## WERKOPDRACHT
Wijzig in alle onderstaande gegevens elke "Telefon" in "Tel." en geef de regels verder ongewijzigd opnieuw weer.

═══ GEGEVENSFRAGMENTEN ═══

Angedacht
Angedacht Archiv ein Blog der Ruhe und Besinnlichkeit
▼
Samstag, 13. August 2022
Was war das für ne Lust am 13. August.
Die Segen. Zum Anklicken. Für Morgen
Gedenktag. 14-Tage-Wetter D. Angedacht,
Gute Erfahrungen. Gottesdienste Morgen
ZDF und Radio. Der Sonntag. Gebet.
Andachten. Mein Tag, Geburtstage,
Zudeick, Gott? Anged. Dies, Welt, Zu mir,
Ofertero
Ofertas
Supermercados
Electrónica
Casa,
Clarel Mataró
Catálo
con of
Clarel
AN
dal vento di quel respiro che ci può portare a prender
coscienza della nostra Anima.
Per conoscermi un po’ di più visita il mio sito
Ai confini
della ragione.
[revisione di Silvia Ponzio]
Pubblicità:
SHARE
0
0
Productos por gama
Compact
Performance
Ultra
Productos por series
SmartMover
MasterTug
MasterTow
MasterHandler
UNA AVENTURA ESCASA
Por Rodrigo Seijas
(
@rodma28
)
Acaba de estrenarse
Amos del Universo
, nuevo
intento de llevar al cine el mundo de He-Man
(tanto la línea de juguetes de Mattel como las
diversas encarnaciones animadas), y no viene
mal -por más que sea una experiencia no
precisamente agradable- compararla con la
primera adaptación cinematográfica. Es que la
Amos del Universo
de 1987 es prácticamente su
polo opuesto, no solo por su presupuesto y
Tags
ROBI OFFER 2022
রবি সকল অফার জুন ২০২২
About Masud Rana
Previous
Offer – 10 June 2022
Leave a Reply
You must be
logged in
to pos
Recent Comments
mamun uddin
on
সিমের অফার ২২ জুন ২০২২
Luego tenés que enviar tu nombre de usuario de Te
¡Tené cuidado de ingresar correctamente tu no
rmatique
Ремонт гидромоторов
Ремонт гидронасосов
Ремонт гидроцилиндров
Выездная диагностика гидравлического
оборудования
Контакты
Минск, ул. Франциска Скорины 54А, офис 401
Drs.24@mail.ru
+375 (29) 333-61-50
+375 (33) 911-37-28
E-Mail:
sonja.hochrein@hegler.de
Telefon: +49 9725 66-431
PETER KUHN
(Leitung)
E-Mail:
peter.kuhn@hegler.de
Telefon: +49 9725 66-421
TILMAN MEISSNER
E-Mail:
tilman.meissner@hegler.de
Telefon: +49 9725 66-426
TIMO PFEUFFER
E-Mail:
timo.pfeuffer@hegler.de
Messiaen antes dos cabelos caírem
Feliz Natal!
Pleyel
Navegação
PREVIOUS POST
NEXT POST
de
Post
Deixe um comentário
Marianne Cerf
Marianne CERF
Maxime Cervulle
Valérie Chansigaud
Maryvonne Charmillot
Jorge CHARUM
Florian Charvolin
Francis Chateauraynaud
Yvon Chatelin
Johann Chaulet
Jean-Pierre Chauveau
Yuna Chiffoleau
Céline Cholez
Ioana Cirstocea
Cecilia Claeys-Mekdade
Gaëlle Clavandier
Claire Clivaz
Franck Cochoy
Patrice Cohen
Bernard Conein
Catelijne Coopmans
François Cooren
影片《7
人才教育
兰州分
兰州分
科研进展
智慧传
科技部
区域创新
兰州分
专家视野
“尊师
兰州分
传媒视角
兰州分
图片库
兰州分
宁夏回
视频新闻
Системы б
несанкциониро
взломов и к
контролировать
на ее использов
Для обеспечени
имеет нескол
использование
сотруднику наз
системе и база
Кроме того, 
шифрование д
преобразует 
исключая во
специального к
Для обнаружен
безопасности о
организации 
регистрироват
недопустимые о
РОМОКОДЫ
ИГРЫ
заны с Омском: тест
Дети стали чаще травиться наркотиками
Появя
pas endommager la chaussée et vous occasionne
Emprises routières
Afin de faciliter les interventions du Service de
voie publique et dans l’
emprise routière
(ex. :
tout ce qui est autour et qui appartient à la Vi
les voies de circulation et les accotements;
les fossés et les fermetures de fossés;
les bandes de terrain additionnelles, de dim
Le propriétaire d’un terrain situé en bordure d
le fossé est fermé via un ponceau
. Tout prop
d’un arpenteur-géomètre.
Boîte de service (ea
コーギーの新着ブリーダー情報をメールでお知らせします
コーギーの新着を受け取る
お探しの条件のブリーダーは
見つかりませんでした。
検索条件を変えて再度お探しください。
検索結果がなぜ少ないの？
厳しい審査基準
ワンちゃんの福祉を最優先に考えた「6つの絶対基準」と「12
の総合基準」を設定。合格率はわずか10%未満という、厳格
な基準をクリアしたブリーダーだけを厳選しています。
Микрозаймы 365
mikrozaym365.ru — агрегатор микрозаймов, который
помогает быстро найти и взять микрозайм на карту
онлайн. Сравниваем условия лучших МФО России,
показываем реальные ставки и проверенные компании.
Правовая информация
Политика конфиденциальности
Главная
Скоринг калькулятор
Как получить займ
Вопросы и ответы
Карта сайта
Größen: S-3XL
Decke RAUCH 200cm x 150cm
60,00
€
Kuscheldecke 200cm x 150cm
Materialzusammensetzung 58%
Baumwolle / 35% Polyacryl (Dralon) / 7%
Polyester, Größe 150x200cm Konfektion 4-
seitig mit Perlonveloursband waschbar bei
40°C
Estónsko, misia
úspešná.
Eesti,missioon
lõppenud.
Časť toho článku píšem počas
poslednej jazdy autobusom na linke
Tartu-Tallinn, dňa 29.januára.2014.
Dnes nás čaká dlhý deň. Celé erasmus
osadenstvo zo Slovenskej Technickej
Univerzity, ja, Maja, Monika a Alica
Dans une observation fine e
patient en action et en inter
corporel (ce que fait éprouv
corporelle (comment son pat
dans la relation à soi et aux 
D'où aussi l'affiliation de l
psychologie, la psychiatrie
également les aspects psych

═══

## ANTWOORD OPDRACHT
Angedacht
Angedacht Archiv ein Blog der Ruhe und Besinnlichkeit
▼
Samstag, 13. August 2022
Was war das für ne Lust am 13. August.
Die Segen. Zum Anklicken. Für Morgen
Gedenktag. 14-Tage-Wetter D. Angedacht,
Gute Erfahrungen. Gottesdienste Morgen
ZDF und Radio. Der Sonntag. Gebet.
Andachten. Mein Tag, Geburtstage,
Zudeick, Gott? Anged. Dies, Welt, Zu mir,
Ofertero
Ofertas
Supermercados
Electrónica
Casa,
Clarel Mataró
Catálo
con of
Clarel
AN
dal vento di quel respiro che ci può portare a prender
coscienza della nostra Anima.
Per conoscermi un po’ di più visita il mio sito
Ai confini
della ragione.
[revisione di Silvia Ponzio]
Pubblicità:
SHARE
0
0
Productos por gama
Compact
Performance
Ultra
Productos por series
SmartMover
MasterTug
MasterTow
MasterHandler
UNA AVENTURA ESCASA
Por Rodrigo Seijas
(
@rodma28
)
Acaba de estrenarse
Amos del Universo
, nuevo
intento de llevar al cine el mundo de He-Man
(tanto la línea de juguetes de Mattel como las
diversas encarnaciones animadas), y no viene
mal -por más que sea una experiencia no
precisamente agradable- compararla con la
primera adaptación cinematográfica. Es que la
Amos del Universo
de 1987 es prácticamente su
polo opuesto, no solo por su presupuesto y
Tags
ROBI OFFER 2022
রবি সকল অফার জুন ২০২২
About Masud Rana
Previous
Offer – 10 June 2022
Leave a Reply
You must be
logged in
to pos
Recent Comments
mamun uddin
on
সিমের অফার ২২ জুন ২০২২
Luego tenés que enviar tu nombre de usuario de Te
¡Tené cuidado de ingresar correctamente tu no
rmatique
Ремонт гидромоторов
Ремонт гидронасосов
Ремонт гидроцилиндров
Выездная диагностика гидравлического
оборудования
Контакты
Минск, ул. Франциска Скорины 54А, офис 401
Drs.24@mail.ru
+375 (29) 333-61-50
+375 (33) 911-37-28
E-Mail:
sonja.hochrein@hegler.de
Tel.: +49 9725 66-431
PETER KUHN
(Leitung)
E-Mail:
peter.kuhn@hegler.de
Tel.: +49 9725 66-421
TILMAN MEISSNER
E-Mail:
tilman.meissner@hegler.de
Tel.: +49 9725 66-426
TIMO PFEUFFER
E-Mail:
timo.pfeuffer@hegler.de
Messiaen antes dos cabelos caírem
Feliz Natal!
Pleyel
Navegação
PREVIOUS POST
NEXT POST
de
Post
Deixe um comentário
Marianne Cerf
Marianne CERF
Maxime Cervulle
Valérie Chansigaud
Maryvonne Charmillot
Jorge CHARUM
Florian Charvolin
Francis Chateauraynaud
Yvon Chatelin
Johann Chaulet
Jean-Pierre Chauveau
Yuna Chiffoleau
Céline Cholez
Ioana Cirstocea
Cecilia Claeys-Mekdade
Gaëlle Clavandier
Claire Clivaz
Franck Cochoy
Patrice Cohen
Bernard Conein
Catelijne Coopmans
François Cooren
影片《7
人才教育
兰州分
兰州分
科研进展
智慧传
科技部
区域创新
兰州分
专家视野
“尊师
兰州分
传媒视角
兰州分
图片库
兰州分
宁夏回
视频新闻
Системы б
несанкциониро
взломов и к
контролировать
на ее использов
Для обеспечени
имеет нескол
использование
сотруднику наз
системе и база
Кроме того, 
шифрование д
преобразует 
исключая во
специального к
Для обнаружен
безопасности о
организации 
регистрироват
недопустимые о
РОМОКОДЫ
ИГРЫ
заны с Омском: тест
Дети стали чаще травиться наркотиками
Появя
pas endommager la chaussée et vous occasionne
Emprises routières
Afin de faciliter les interventions du Service de
voie publique et dans l’
emprise routière
(ex. :
tout ce qui est autour et qui appartient à la Vi
les voies de circulation et les accotements;
les fossés et les fermetures de fossés;
les bandes de terrain additionnelles, de dim
Le propriétaire d’un terrain situé en bordure d
le fossé est fermé via un ponceau
. Tout prop
d’un arpenteur-géomètre.
Boîte de service (ea
コーギーの新着ブリーダー情報をメールでお知らせします
コーギーの新着を受け取る
お探しの条件のブリーダーは
見つかりませんでした。
検索条件を変えて再度お探しください。
検索結果がなぜ少ないの？
厳しい審査基準
ワンちゃんの福祉を最優先に考えた「6つの絶対基準」と「12
の総合基準」を設定。合格率はわずか10%未満という、厳格
な基準をクリアしたブリーダーだけを厳選しています。
Микрозаймы 365
mikrozaym365.ru — агрегатор микрозаймов, который
помогает быстро найти и взять микрозайм на карту
онлайн. Сравниваем условия лучших МФО России,
показываем реальные ставки и проверенные компании.
Правовая информация
Политика конфиденциальности
Главная
Скоринг калькулятор
Как получить займ
Вопросы и ответы
Карта сайта
Größen: S-3XL
Decke RAUCH 200cm x 150cm
60,00
€
Kuscheldecke 200cm x 150cm
Materialzusammensetzung 58%
Baumwolle / 35% Polyacryl (Dralon) / 7%
Polyester, Größe 150x200cm Konfektion 4-
seitig mit Perlonveloursband waschbar bei
40°C
Estónsko, misia
úspešná.
Eesti,missioon
lõppenud.
Časť toho článku píšem počas
poslednej jazdy autobusom na linke
Tartu-Tallinn, dňa 29.januára.2014.
Dnes nás čaká dlhý deň. Celé erasmus
osadenstvo zo Slovenskej Technickej
Univerzity, ja, Maja, Monika a Alica
Dans une observation fine e
patient en action et en inter
corporel (ce que fait éprouv
corporelle (comment son pat
dans la relation à soi et aux 
D'où aussi l'affiliation de l
psychologie, la psychiatrie
également les aspects psych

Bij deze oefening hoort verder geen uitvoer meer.